* INSTRUCTION A
In the rows below, find every line containing the word "mikro" and copy each such line. Matching is case-sensitive.

* TEXT EXCERPT
************

# HELP my back flush nozzle is too low?



## LattebutnotLate (Apr 9, 2018)

Hi All, I have a Fracino Heavenly but am curious about how low the back flush valve hangs.

If the (tiny) drip tray is even half full, it is a battle to remove it without spilling as the back flush valve is practically just above the tray.

I got this machine 2nd hand so don't know if the solenoid unit has been replaced with something different (it looks the same as the spares shown from Fracino though).

The group head is in the place it is supposed to be, ie not too low.

I've attatched some pics of the problem. Also is attached is a pic from the web which shows the machine with a different outlet nozzle? somewhat over the drip tray with clearance. The fracino spares order image shows the nozzle which my machine has however.

Question is, is this common or is my machine different somehow?

Thanks in advance-


----------



## NewboyUK (Jul 14, 2018)

Yep they do do a couple of different ones.

Try a fc96 if its still available - its shorter one


----------



## NewboyUK (Jul 14, 2018)

************

* INSTRUCTION B
Output the portion of the back flush nozzle thread above between "Hi All, I have" and "machine has however.", inclusive.

* DATASET EXCERPTS
************

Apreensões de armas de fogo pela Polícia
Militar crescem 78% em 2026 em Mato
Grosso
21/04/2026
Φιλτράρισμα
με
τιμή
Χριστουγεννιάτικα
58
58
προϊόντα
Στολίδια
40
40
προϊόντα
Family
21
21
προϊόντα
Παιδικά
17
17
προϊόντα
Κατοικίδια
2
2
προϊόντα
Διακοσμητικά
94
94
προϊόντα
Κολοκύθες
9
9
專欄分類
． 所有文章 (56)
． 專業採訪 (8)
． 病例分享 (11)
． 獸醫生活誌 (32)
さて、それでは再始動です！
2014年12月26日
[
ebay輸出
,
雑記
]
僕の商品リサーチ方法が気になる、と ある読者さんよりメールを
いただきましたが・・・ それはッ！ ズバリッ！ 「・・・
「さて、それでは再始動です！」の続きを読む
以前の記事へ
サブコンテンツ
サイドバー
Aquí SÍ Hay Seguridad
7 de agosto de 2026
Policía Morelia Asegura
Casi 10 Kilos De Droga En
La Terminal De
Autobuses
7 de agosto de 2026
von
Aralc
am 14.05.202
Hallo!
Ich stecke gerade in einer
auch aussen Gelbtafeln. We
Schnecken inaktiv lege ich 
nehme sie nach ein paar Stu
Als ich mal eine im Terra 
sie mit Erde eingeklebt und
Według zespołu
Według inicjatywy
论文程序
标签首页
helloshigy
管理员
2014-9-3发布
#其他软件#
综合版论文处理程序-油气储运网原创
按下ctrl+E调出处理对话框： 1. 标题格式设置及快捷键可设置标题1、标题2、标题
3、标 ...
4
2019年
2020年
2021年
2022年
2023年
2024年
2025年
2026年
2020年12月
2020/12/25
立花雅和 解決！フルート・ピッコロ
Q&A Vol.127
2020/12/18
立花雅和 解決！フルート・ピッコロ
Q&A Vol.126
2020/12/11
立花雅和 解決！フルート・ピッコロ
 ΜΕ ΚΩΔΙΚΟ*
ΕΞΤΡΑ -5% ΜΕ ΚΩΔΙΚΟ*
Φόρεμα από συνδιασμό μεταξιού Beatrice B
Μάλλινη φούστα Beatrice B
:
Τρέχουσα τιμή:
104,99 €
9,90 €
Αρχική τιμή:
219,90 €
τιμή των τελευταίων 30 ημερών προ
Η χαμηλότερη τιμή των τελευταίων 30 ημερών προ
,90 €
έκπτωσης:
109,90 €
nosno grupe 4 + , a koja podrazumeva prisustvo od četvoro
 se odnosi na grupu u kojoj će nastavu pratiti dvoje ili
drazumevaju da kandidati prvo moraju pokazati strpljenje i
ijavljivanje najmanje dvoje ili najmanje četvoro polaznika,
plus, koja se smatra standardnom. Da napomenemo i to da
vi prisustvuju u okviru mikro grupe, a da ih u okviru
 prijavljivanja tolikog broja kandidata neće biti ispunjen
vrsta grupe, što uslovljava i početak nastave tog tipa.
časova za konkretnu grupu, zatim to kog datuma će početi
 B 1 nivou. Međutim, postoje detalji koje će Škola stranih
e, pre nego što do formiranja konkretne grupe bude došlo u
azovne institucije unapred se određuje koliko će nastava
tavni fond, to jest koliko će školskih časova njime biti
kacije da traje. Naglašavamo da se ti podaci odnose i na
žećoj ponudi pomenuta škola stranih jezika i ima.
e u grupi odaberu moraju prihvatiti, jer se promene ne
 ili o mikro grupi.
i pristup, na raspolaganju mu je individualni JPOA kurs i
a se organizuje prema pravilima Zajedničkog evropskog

************

* TASK RESULT A
vi prisustvuju u okviru mikro grupe, a da ih u okviru
 ili o mikro grupi.

* TASK RESULT B
Hi All, I have a Fracino Heavenly but am curious about how low the back flush valve hangs.

If the (tiny) drip tray is even half full, it is a battle to remove it without spilling as the back flush valve is practically just above the tray.

I got this machine 2nd hand so don't know if the solenoid unit has been replaced with something different (it looks the same as the spares shown from Fracino though).

The group head is in the place it is supposed to be, ie not too low.

I've attatched some pics of the problem. Also is attached is a pic from the web which shows the machine with a different outlet nozzle? somewhat over the drip tray with clearance. The fracino spares order image shows the nozzle which my machine has however.